**BRANO SELEZIONATO**:
>>>

La barriera emato-encefalica di un capillare, formata dalle cellule endoteliali e dai prolungamenti degli astrociti (Immagine: Wikimedia Commons) |
La barriera emato-encefalica isola il nostro cervello da sostanze dannose e pericolosi patogeni, ma anche da farmaci utili contro malattie neurologiche.
Un nuovo studio ha trovato il modo di raggirarla.
C’è una barriera difensiva che protegge il nostro cervello.
Come un implacabile buttafuori, impedisce a sostanze estranee e agenti patogeni presenti nel sangue di entrare nei tessuti cerebrali, e di fare danni.
È la barriera emato-encefalica (dal greco aímatos, sangue e en kefalé, nella testa), costituita dalle particolari cellule endoteliali che formano i vasi sanguigni più minuti del cervello, i capillari.
In altre parti del corpo, fra queste cellule esistono piccoli spazi che consentono a molte sostanze di muoversi facilmente attraverso la parete dei capillari.
Nel cervello, invece, le cellule endoteliali sono strettamente addossate le une alle altre, perciò le molecole troppo grosse, o troppo cariche, o poco solubili nei lipidi, non possono attraversare la parete capillare.
La barriera è rafforzata dalle proiezioni degli astrociti, chiamate peduncoli astrocitari, che circondano le cellule endoteliali.
Soltanto le molecole essenziali come amminoacidi, ossigeno e acqua ottengono un "pass" per accedere al cervello, e il glucosio può entrare unicamente scortato, grazie a un trasporto attivo mediato da proteine.
Un assedio durato oltre un secolo.
Questo servizio di sicurezza è così efficace che diventa problematico fornire farmaci al cervello per trattare patologie neurologiche come le malattie di Parkinson e di Alzheimer, la sclerosi multipla e il cancro.
Da tantissimi anni, le compagnie farmaceutiche escogitano sistemi per superare le difese e curare i pazienti, ma con scarsi risultati.
Alcuni farmaci, per esempio, sono stati modificati per legarsi a particolari recettori ed essere trasportati a cavalcioni di molecole che possono superare la barriera emato-encefalica, ma questa operazione ne riduce l’efficacia.
Un risultato più promettente è stato ottenuto nel 2011, quando si è scoperto che l’adenosina (un costituente del DNA usato anche come farmaco) è in grado di legarsi a recettori delle cellule endoteliali e di aprire un cancello per far entrare grosse molecole come destrani (polimeri di glucosio) e soprattutto anticorpi.

<<<

[Voci di dati raccolte]
>>>

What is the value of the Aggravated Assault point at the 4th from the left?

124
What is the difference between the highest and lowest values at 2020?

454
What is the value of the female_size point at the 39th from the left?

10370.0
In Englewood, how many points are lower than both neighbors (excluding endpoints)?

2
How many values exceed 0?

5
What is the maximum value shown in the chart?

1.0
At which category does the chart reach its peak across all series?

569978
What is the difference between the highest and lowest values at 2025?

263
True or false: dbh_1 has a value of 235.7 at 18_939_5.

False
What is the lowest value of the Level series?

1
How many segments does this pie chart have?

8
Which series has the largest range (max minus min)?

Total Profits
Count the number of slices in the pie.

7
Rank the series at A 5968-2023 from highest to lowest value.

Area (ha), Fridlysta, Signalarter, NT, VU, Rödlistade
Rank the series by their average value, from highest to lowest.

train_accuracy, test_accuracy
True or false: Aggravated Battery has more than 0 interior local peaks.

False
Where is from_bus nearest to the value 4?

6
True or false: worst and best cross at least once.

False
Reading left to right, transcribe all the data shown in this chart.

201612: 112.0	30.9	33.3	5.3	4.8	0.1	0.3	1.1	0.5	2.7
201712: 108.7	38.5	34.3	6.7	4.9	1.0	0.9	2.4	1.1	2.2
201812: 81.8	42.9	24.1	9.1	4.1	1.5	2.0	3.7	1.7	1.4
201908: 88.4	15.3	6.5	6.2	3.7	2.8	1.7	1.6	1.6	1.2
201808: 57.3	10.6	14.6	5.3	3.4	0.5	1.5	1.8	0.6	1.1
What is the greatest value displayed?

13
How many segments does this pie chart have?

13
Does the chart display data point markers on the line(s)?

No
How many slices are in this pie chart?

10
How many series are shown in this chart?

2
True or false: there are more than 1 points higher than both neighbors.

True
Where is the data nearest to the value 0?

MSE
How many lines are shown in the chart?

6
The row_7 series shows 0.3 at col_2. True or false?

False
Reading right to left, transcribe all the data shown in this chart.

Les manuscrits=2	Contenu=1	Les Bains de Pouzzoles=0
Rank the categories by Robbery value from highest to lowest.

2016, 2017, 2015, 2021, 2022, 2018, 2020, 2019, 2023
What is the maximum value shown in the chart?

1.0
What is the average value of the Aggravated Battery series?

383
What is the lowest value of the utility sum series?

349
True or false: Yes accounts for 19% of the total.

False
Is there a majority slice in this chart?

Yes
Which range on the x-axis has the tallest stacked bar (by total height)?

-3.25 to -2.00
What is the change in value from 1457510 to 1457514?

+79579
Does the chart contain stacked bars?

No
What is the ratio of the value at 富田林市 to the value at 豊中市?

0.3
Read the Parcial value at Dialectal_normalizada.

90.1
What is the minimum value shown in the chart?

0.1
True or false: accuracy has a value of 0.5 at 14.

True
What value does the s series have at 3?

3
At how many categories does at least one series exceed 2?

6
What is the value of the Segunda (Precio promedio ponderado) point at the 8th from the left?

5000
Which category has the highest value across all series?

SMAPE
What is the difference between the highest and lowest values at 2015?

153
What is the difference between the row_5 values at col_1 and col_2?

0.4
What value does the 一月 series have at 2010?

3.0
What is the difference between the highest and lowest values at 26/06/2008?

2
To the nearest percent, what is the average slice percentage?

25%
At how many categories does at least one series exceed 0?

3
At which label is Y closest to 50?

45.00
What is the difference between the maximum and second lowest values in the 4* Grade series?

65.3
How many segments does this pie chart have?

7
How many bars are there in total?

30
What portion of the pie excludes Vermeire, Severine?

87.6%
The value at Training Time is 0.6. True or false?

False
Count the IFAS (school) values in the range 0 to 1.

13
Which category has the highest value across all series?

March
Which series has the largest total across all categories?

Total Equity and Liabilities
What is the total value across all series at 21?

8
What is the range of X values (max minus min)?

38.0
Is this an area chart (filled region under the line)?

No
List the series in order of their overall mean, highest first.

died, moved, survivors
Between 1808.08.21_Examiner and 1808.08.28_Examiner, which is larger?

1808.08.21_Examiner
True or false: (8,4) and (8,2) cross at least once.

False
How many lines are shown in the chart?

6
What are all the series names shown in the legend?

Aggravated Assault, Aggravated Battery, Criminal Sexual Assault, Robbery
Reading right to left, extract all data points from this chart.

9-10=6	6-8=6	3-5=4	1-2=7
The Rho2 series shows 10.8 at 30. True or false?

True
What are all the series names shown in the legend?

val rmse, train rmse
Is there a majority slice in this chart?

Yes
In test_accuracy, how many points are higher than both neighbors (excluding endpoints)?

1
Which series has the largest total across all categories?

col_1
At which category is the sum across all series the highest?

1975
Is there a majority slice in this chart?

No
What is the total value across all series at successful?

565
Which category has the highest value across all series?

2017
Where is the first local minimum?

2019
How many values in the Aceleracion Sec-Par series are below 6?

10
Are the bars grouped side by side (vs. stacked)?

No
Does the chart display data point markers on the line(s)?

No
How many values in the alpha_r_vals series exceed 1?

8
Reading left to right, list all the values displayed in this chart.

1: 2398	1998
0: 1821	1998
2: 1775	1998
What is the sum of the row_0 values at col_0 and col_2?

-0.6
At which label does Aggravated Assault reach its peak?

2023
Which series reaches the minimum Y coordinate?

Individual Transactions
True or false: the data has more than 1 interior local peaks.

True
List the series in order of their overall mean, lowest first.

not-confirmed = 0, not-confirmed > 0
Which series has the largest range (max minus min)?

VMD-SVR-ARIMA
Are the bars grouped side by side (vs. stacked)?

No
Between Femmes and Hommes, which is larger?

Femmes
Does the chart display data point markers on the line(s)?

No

<<<

**COMPITO ASSEGNATO A**:
Rispondi a queste domande sul brano dedicato alla barriera emato-encefalica:
(i) Da quali cellule è costituita la barriera?
(ii) Come si chiamano le proiezioni degli astrociti che la rafforzano?
(iii) In che anno si è scoperto che l'adenosina può aprire un varco nella barriera?
**COMPITO ASSEGNATO B**:
Elenca tutte le patologie neurologiche che il brano sulla barriera emato-encefalica cita come difficili da curare con i farmaci.
Le voci di dati raccolte non servono.

**RISPOSTA FINALE A**:
(i) Dalle cellule endoteliali che formano i capillari del cervello.
(ii) Peduncoli astrocitari.
(iii) Nel 2011.

**RISPOSTA FINALE B**:
Malattia di Parkinson, malattia di Alzheimer, sclerosi multipla, cancro.